Data excerpts
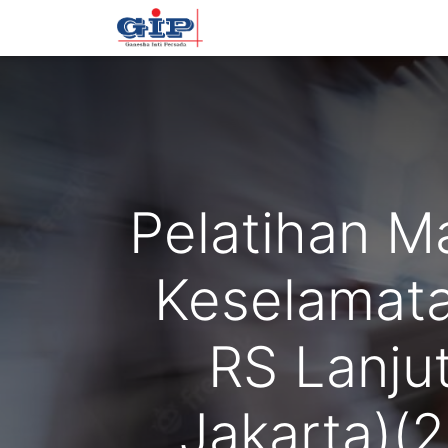
Beranda
Training
Tentan
Pelatihan M
Keselamata
RS Lanjut
Jakarta)(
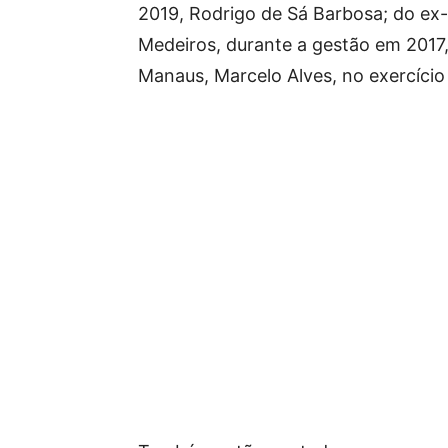
2019, Rodrigo de Sá Barbosa; do ex-
Medeiros, durante a gestão em 2017,
Manaus, Marcelo Alves, no exercício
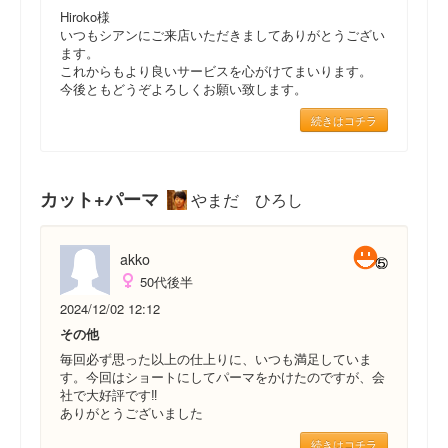
Hiroko様
いつもシアンにご来店いただきましてありがとうござい
ます。
これからもより良いサービスを心がけてまいります。
今後ともどうぞよろしくお願い致します。
続きはコチラ
カット+パーマ
やまだ ひろし
akko
50代後半
2024/12/02 12:12
その他
毎回必ず思った以上の仕上りに、いつも満足していま
す。今回はショートにしてパーマをかけたのですが、会
社で大好評です‼️
ありがとうございました
続きはコチラ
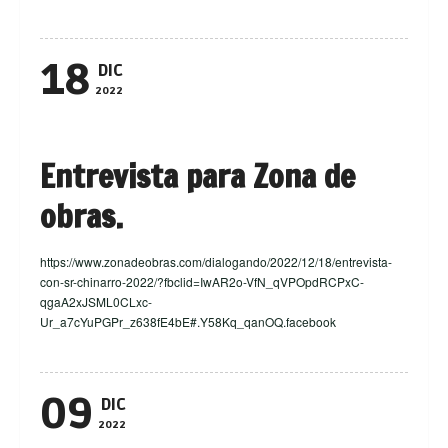
18
DIC
2022
Entrevista para Zona de
obras.
https://www.zonadeobras.com/dialogando/2022/12/18/entrevista-
con-sr-chinarro-2022/?fbclid=IwAR2o-VfN_qVPOpdRCPxC-
qgaA2xJSML0CLxc-
Ur_a7cYuPGPr_z638fE4bE#.Y58Kq_qanOQ.facebook
09
DIC
2022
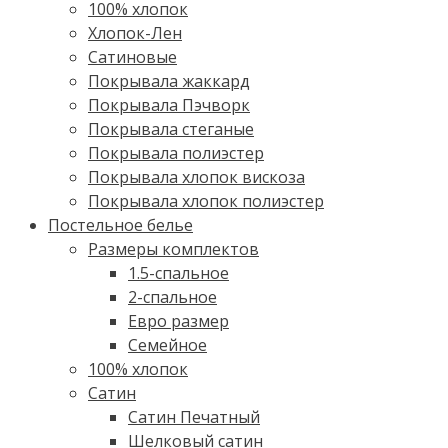
100% хлопок
Хлопок-Лен
Сатиновые
Покрывала жаккард
Покрывала Пэчворк
Покрывала стеганые
Покрывала полиэстер
Покрывала хлопок вискоза
Покрывала хлопок полиэстер
Постельное белье
Размеры комплектов
1.5-спальное
2-спальное
Евро размер
Семейное
100% хлопок
Cатин
Сатин Печатный
Шелковый сатин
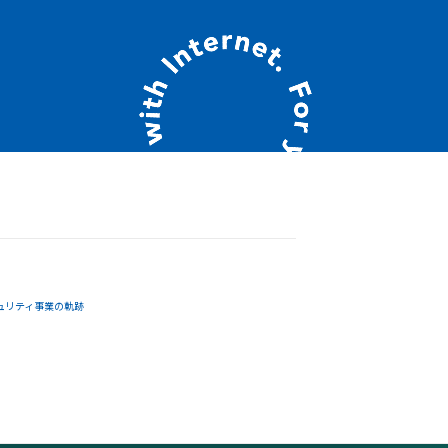
ュリティ事業の軌跡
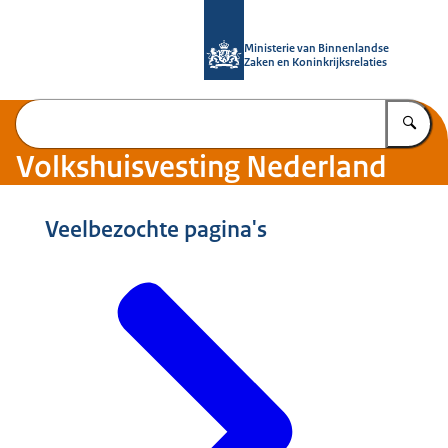
Naar de homepage van Home | Volks
Ministerie van Binnenlandse
Zaken en Koninkrijksrelaties
Vu
Volkshuisvesting Nederland
Veelbezochte pagina's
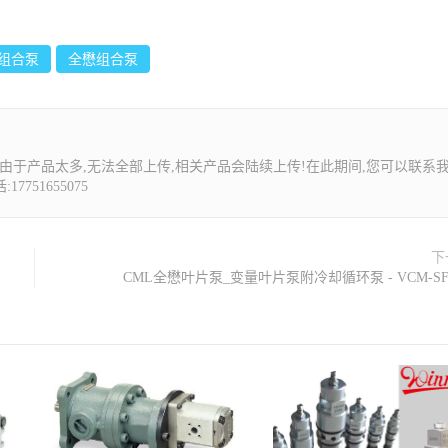
L组合泵
全懋组合泵
由于产品太多,无法全部上传,相关产品会陆续上传!在此期间,您可以联系
7751655075
下
CML全懋叶片泵_变量叶片泵附冷却循环泵 - VCM-SF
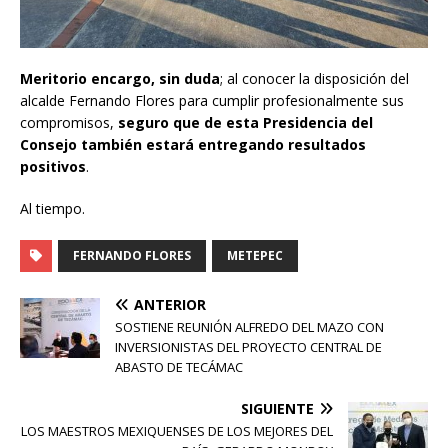
Meritorio encargo, sin duda
; al conocer la disposición del
alcalde Fernando Flores para cumplir profesionalmente sus
compromisos,
seguro que de esta Presidencia del
Consejo también estará entregando resultados
positivos
.
Al tiempo.
FERNANDO FLORES
METEPEC
ANTERIOR
SOSTIENE REUNIÓN ALFREDO DEL MAZO CON
INVERSIONISTAS DEL PROYECTO CENTRAL DE
ABASTO DE TECÁMAC
SIGUIENTE
LOS MAESTROS MEXIQUENSES DE LOS MEJORES DEL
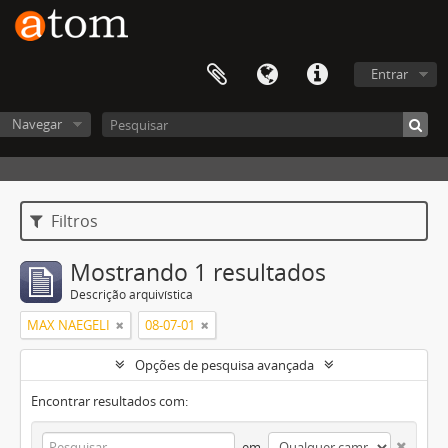
Entrar
Navegar
Filtros
Mostrando 1 resultados
Descrição arquivística
MAX NAEGELI
08-07-01
Opções de pesquisa avançada
Encontrar resultados com:
em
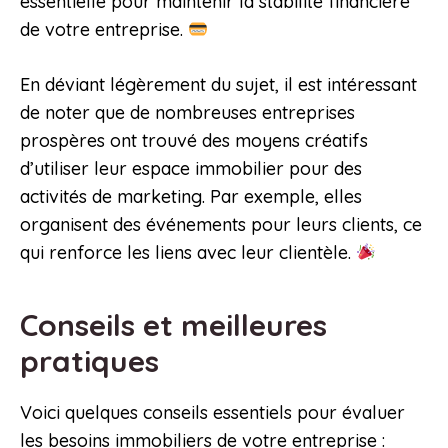
essentielle pour maintenir la stabilité financière
de votre entreprise.
En déviant légèrement du sujet, il est intéressant
de noter que de nombreuses entreprises
prospères ont trouvé des moyens créatifs
d’utiliser leur espace immobilier pour des
activités de marketing. Par exemple, elles
organisent des événements pour leurs clients, ce
qui renforce les liens avec leur clientèle.
Conseils et meilleures
pratiques
Voici quelques conseils essentiels pour évaluer
les besoins immobiliers de votre entreprise :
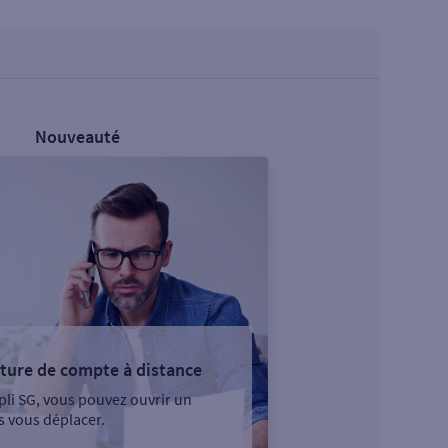
Nouveauté
ture de compte à distance
pli SG, vous pouvez ouvrir un
 vous déplacer.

Instructions for the task
Return the text of all the material above line for line and unaltered, leaving out the pictures.

Result of the exercise
Beranda
Training
Tentan
Pelatihan M
Keselamata
RS Lanjut
Jakarta)(
2019, Rodrigo de Sá Barbosa; do ex-
Medeiros, durante a gestão em 2017,
Manaus, Marcelo Alves, no exercício
Hiroko様
いつもシアンにご来店いただきましてありがとうござい
ます。
これからもより良いサービスを心がけてまいります。
今後ともどうぞよろしくお願い致します。
続きはコチラ
カット+パーマ
やまだ ひろし
akko
50代後半
2024/12/02 12:12
その他
毎回必ず思った以上の仕上りに、いつも満足していま
す。今回はショートにしてパーマをかけたのですが、会
社で大好評です‼️
ありがとうございました
続きはコチラ
18
DIC
2022
Entrevista para Zona de
obras.
https://www.zonadeobras.com/dialogando/2022/12/18/entrevista-
con-sr-chinarro-2022/?fbclid=IwAR2o-VfN_qVPOpdRCPxC-
qgaA2xJSML0CLxc-
Ur_a7cYuPGPr_z638fE4bE#.Y58Kq_qanOQ.facebook
09
DIC
2022
100% хлопок
Хлопок-Лен
Сатиновые
Покрывала жаккард
Покрывала Пэчворк
Покрывала стеганые
Покрывала полиэстер
Покрывала хлопок вискоза
Покрывала хлопок полиэстер
Постельное белье
Размеры комплектов
1.5-спальное
2-спальное
Евро размер
Семейное
100% хлопок
Cатин
Сатин Печатный
Шелковый сатин
ュリティ事業の軌跡
Naar de homepage van Home | Volks
Ministerie van Binnenlandse
Zaken en Koninkrijksrelaties
Vu
Volkshuisvesting Nederland
Veelbezochte pagina's
L组合泵
全懋组合泵
由于产品太多,无法全部上传,相关产品会陆续上传!在此期间,您可以联系
7751655075
下
CML全懋叶片泵_变量叶片泵附冷却循环泵 - VCM-SF
Meritorio encargo, sin duda
; al conocer la disposición del
alcalde Fernando Flores para cumplir profesionalmente sus
compromisos,
seguro que de esta Presidencia del
Consejo también estará entregando resultados
positivos
.
Al tiempo.
FERNANDO FLORES
METEPEC
ANTERIOR
SOSTIENE REUNIÓN ALFREDO DEL MAZO CON
INVERSIONISTAS DEL PROYECTO CENTRAL DE
ABASTO DE TECÁMAC
SIGUIENTE
LOS MAESTROS MEXIQUENSES DE LOS MEJORES DEL
Entrar
Navegar
Filtros
Mostrando 1 resultados
Descrição arquivística
MAX NAEGELI
08-07-01
Opções de pesquisa avançada
Encontrar resultados com:
em
essentielle pour maintenir la stabilité financière
de votre entreprise.
En déviant légèrement du sujet, il est intéressant
de noter que de nombreuses entreprises
prospères ont trouvé des moyens créatifs
d’utiliser leur espace immobilier pour des
activités de marketing. Par exemple, elles
organisent des événements pour leurs clients, ce
qui renforce les liens avec leur clientèle.
Conseils et meilleures
pratiques
Voici quelques conseils essentiels pour évaluer
les besoins immobiliers de votre entreprise :
Nouveauté
ture de compte à distance
pli SG, vous pouvez ouvrir un
 vous déplacer.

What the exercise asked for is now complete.